Just Ask


Solomon had built the temple to honor God.  It was a good temple, but one question remained.  Would God find his dwelling in the temple?  Solomon’s prayer invited God to dwell inside his temple, and God affirmed that request.  In the New Testament, our bodies are God’s temples.  Regardless of what we do to try to make the dwelling place fit for our Heavenly King, all is vain unless we invite Jesus to live inside our hearts.

2 Chronicles 6: 18-21

18 “But will God really dwell on earth with humans? The heavens, even the highest heavens, cannot contain you. How much less this temple I have built! 19 Yet, Lord my God, give attention to your servant’s prayer and his plea for mercy. Hear the cry and the prayer that your servant is praying in your presence. 20 May your eyes be open toward this temple day and night, this place of which you said you would put your Name there. May you hear the prayer your servant prays toward this place. 21 Hear the supplications of your servant and of your people Israel when they pray toward this place. Hear from heaven, your dwelling place; and when you hear, forgive.

2 Chronicles 7:11-16

11 When Solomon had finished the temple of the Lord and the royal palace, and had succeeded in carrying out all he had in mind to do in the temple of the Lord and in his own palace, 12 the Lord appeared to him at night and said:

“I have heard your prayer and have chosen this place for myself as a temple for sacrifices.

13 “When I shut up the heavens so that there is no rain, or command locusts to devour the land or send a plague among my people, 14 if my people, who are called by my name, will humble themselves and pray and seek my face and turn from their wicked ways, then I will hear from heaven, and I will forgive their sin and will heal their land. 15 Now my eyes will be open and my ears attentive to the prayers offered in this place. 16 I have chosen and consecrated this temple so that my Name may be there forever. My eyes and my heart will always be there.
Solomon followed the ways of his father, David, early in his time as king.  He wanted to complete the work of making a temple for God, and he used the plans and resources left from his father’s reign.  Conscripted labor for years, precious metals, rare cedar from Lebanon, sculptures, and woven linen adorned the temple.  Designed to show the splendor of God, Solomon’s temple inspired awe in all that saw the temple.  Solomon had made an impressive effort to make his temple all that God would want it to be.

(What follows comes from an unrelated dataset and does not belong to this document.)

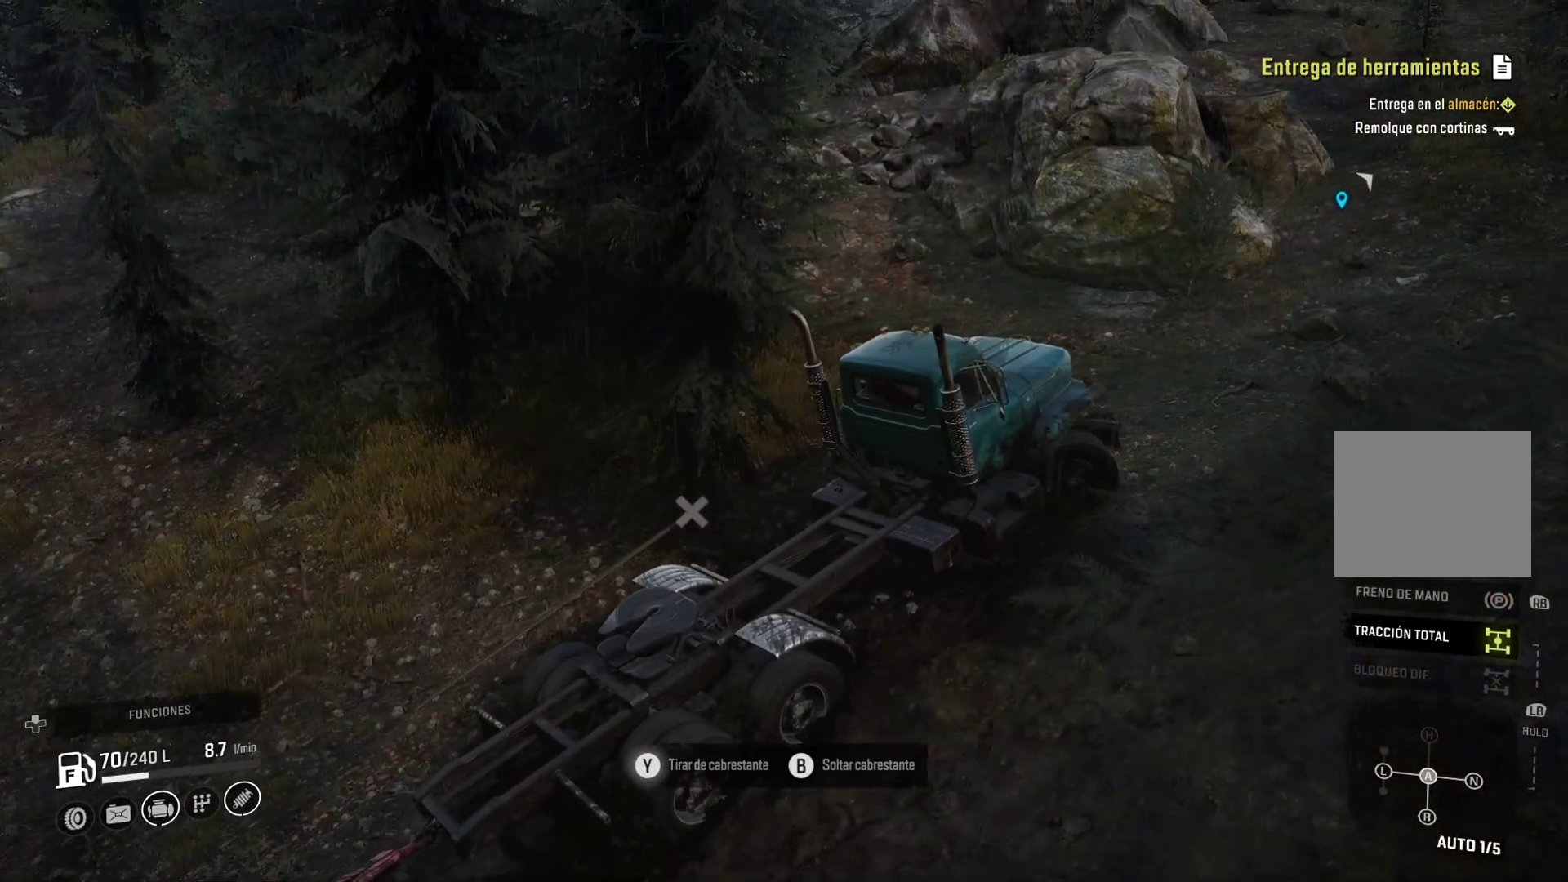
{"buttons": ["Y"], "left_stick": "right", "right_stick": "center", "events": []}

Only one question remained – would God come to dwell in the house meant for him?  I love that Solomon acknowledges that there is nothing on earth that he could do to ensure God’s indwelling in the temple.  He invited God to come into the temple, and God accepted.

The New Testament teaches that we are God’s temple.  Like Solomon, we can follow the teachings of our devout parents – but this is not enough to ensure that God will dwell within us.  We can try to make our temple splendid by following the rules or by making it beautiful – but this does not mean that God will dwell with us.  God responded to Solomon as He will respond to us when we request that He come and dwell inside of us.  Jesus’s death and resurrection made this indwelling of the spirit possible.  God is waiting to respond, but we have to invite him to come.  Understand that you are a sinner and believe that only Jesus (as the only son of God)’s blood can provide remedy for your sin – turn away from sin and towards God and accept the gracious gift that he has offered to you.  It’s that simple – just ask.